Text block:
═══

RAL Tier1 Workload Management

From GridPP Wiki
Jump to: navigation, search

Important note: As from 1st December 2008, there is no more lcg-RB service offered by RAL Tier1 (lcgrb01, lcgrb02 and lcgrb03.gridpp.rl.ac.uk servers have been decommissioned). The information below is out of date and will be replaced by proper glite-WMSLB related information early January 2009. Users may want however to submit job to lcgwms01 and lcgwms02.gridpp.rl.ac.uk using glite-wms-job-* tools.


Service Endpoints

The RAL Tier1 runs a LCG Workload Management System or Resource Broker on three machines: lcgrb01.gridpp.rl.ac.uk, lcgrb02.gridpp.rl.ac.uk and lcgrb03.gridpp.rl.ac.uk

A list of VOs that the RBs support can be found from

  ldapsearch -x -H ldap://site-bdii.gridpp.rl.ac.uk:2170 \
      -b 'Mds-vo-name=RAL-LCG2,o=Grid' '(GlueServiceType=ResourceBroker)' \
      GlueServiceAccessControlRule

As on 15 October 2008

 GlueServiceAccessControlRule: atlas
 GlueServiceAccessControlRule: alice
 GlueServiceAccessControlRule: lhcb
 GlueServiceAccessControlRule: cms
 GlueServiceAccessControlRule: biomed
 GlueServiceAccessControlRule: zeus
 GlueServiceAccessControlRule: hone
 GlueServiceAccessControlRule: cdf
 GlueServiceAccessControlRule: dzero
 GlueServiceAccessControlRule: babar
 GlueServiceAccessControlRule: pheno
 GlueServiceAccessControlRule: t2k
 GlueServiceAccessControlRule: esr
 GlueServiceAccessControlRule: ilc
 GlueServiceAccessControlRule: magic
 GlueServiceAccessControlRule: minos.vo.gridpp.ac.uk
 GlueServiceAccessControlRule: mice
 GlueServiceAccessControlRule: dteam
 GlueServiceAccessControlRule: fusion
 GlueServiceAccessControlRule: geant4
 GlueServiceAccessControlRule: cedar
 GlueServiceAccessControlRule: manmace
 GlueServiceAccessControlRule: gridpp
 GlueServiceAccessControlRule: ngs.ac.uk
 GlueServiceAccessControlRule: camont
 GlueServiceAccessControlRule: totalep
 GlueServiceAccessControlRule: vo.southgrid.ac.uk
 GlueServiceAccessControlRule: vo.northgrid.ac.uk
 GlueServiceAccessControlRule: vo.scotgrid.ac.uk
 GlueServiceAccessControlRule: supernemo.vo.eu-egee.org
 GlueServiceAccessControlRule: na48
 GlueServiceAccessControlRule: vo.nanocmos.ac.uk
 GlueServiceAccessControlRule: vo.londongrid.ac.uk
 GlueServiceAccessControlRule: ops

Basic Usage

A user interface can be configured to use any of these Resource Brokers (in the example below 'lcgrb01' can be replaced with 'lcgrb02')

═══

[Plotted data images]
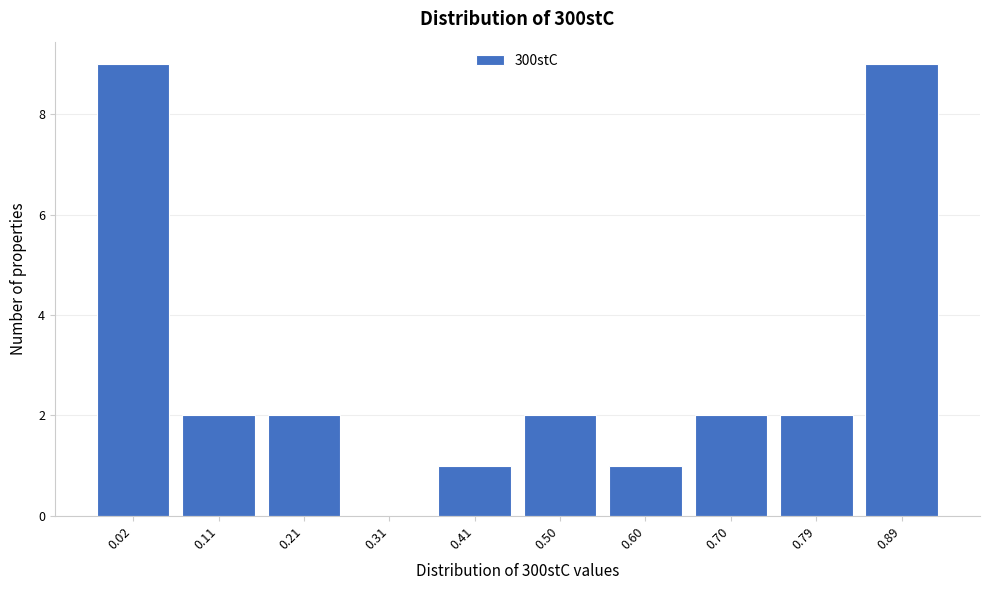

Reading right to left, what are all the values shown in this chart?

0.89=9	0.79=2	0.70=2	0.60=1	0.50=2	0.41=1	0.31=0	0.21=2	0.11=2	0.02=9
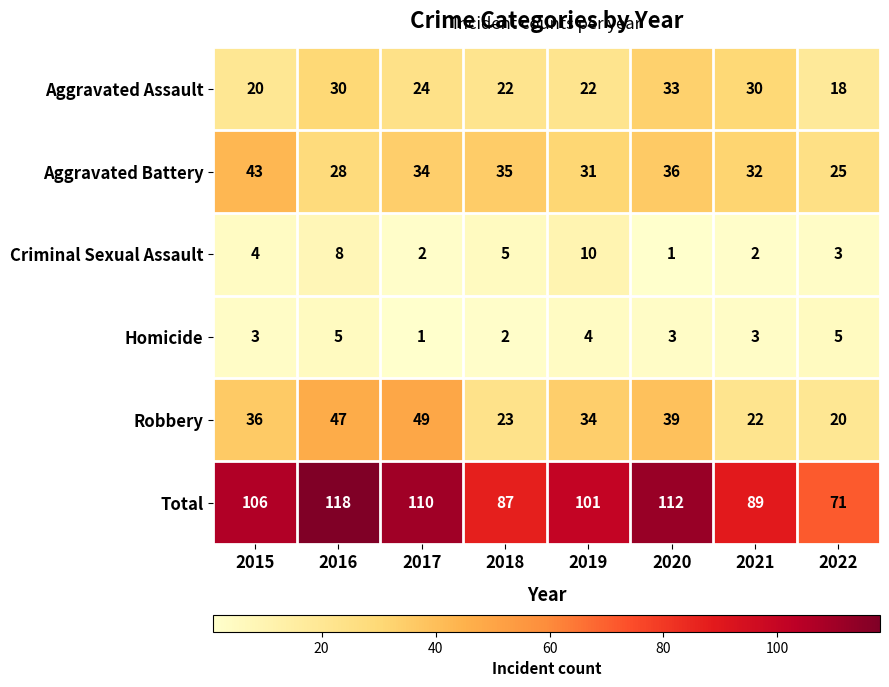

Count the number of categories in the chart.

8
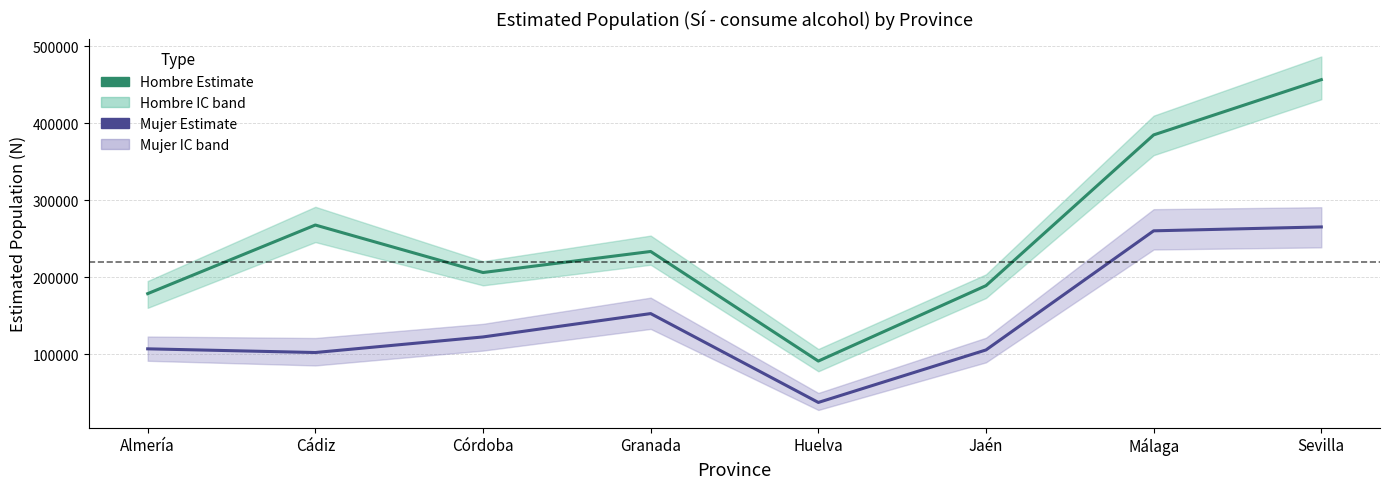

The Mujer (estimada) series shows 260208 at Málaga. True or false?

True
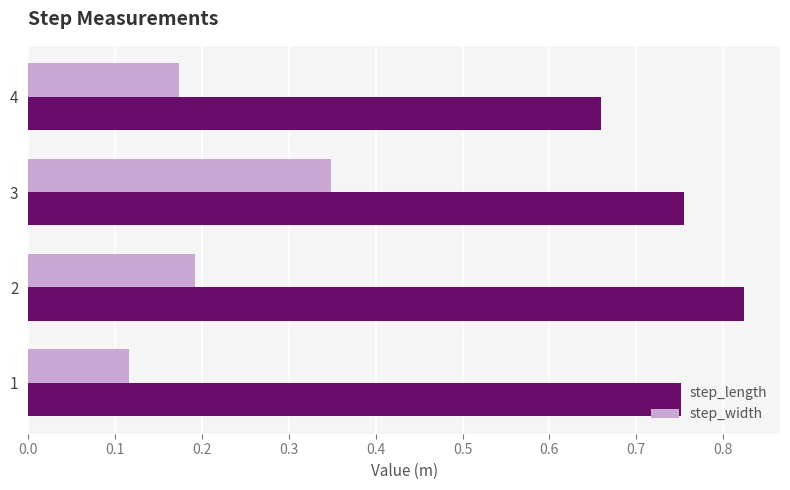

Rank the series by their maximum value, from highest to lowest.

step_length, step_width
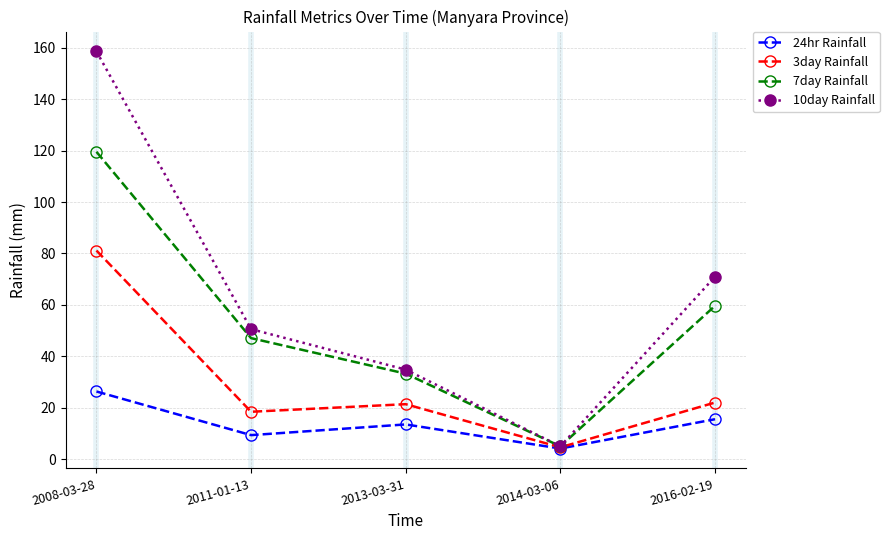

Is this an area chart (filled region under the line)?

No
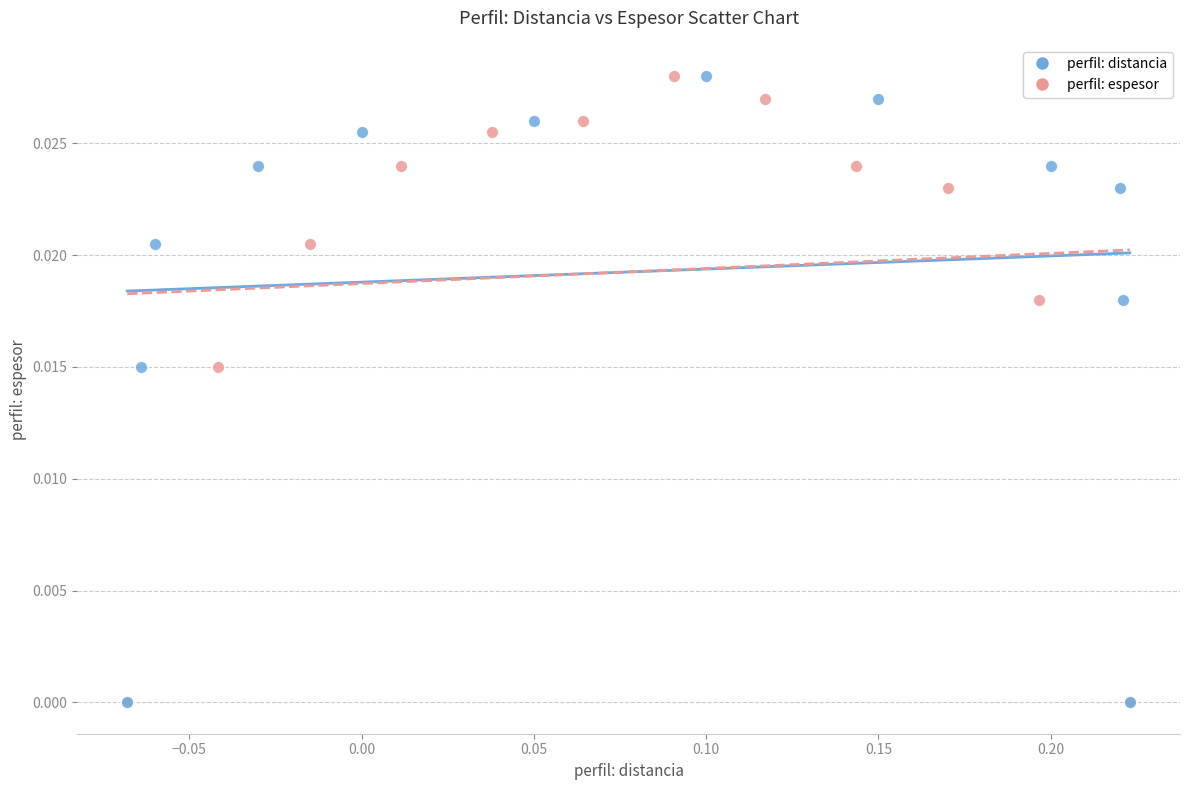

What are all the series names shown in the legend?

perfil: distancia, perfil: espesor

═══

Apply what you read:
1 – Answer these questions about the RAL Tier1 workload management page:
(a) From what date does RAL Tier1 no longer offer the lcg-RB service?
(b) Which port does the ldapsearch command connect to?
(c) Which access control rule is listed last in the output dated 15 October 2008?
2 – Continue the RAL Tier1 workload management page from the point where it stops.

Answers per task:
1 –
(a) 1st December 2008
(b) 2170
(c) ops

2 –
 # edg_wl_ui.conf
 [
    VirtualOrganisation = "dteam";
    NSAddresses = "lcgrb01.gridpp.rl.ac.uk:7772";
    LBAddresses = "lcgrb01.gridpp.rl.ac.uk:9000";
    MyProxyServer = "lcgrbp01.gridpp.rl.ac.uk"
 ]
 # edg_wl_ui_cmd_var.conf
 [
    rank = - other.GlueCEStateEstimatedResponseTime;
    requirements = other.GlueCEStateStatus == "Production";
    RetryCount = 3; 
    ErrorStorage = "/tmp";
    OutputStorage = "/tmp/jobOutput";
    ListenerPort = 44000;
    ListenerStorage = "/tmp";
    LoggingTimeout = 30;
    LoggingSyncTimeout = 30;
    LoggingDestination = "lcgrb01.gridpp.rl.ac.uk:9002";
    NSLoggerLevel = 0;
    DefaultLogInfoLevel = 0;
    DefaultStatusLevel = 0;
    DefaultVo = "unspecified";
 ]

And finally submit a job with

 $ edg-job-list-match --config edg_wl_ui.conf \
       --config-vo edg_wl_ui_cmd_var.conf  HelloWorld.jdl

Service Monitoring


The ganglia plots also indicates the number of jobs currently held within the logging and bookkeeping service in various states.

Job State Plot Name Description
ABORTED jobs_aborted Aborted by system (at any stage).
CANCELLED jobs_cancelled Cancelled by user.
CLEARED jobs_cleared Output transfered back to user and freed.
DONE jobs_done Execution finished, output is available.
READY jobs_ready Matching resources found.
RUNNING jobs_running Executable is running.
SCHEDULED jobs_scheduled Accepted by LRMS queue.
SUBMITTED jobs_submitted Entered by the user to the User Interface.
WAITING jobs_waiting Accepted by WMS, waiting for resource allocation.


Alarms:

- If FD (Number of file descriptors opened by edg-wl-log_monitor process) gets in red (i.e. too large), then the following procedure is needed:

1. Edit /etc/cron.d/edg-wl-check-daemons and comment out the cron job.

2. Next:
----------------------------------------------------------------------
/etc/init.d/edg-wl-lm stop
cd /var/edgwl/logmonitor/CondorG.log/
find CondorG.*.log -mtime +30 -print -exec mv {} ./recycle/ \;
cd /
/etc/init.d/edg-wl-lm start
----------------------------------------------------------------------

3. Edit /etc/cron.d/edg-wl-check-daemons and uncomment the cron job.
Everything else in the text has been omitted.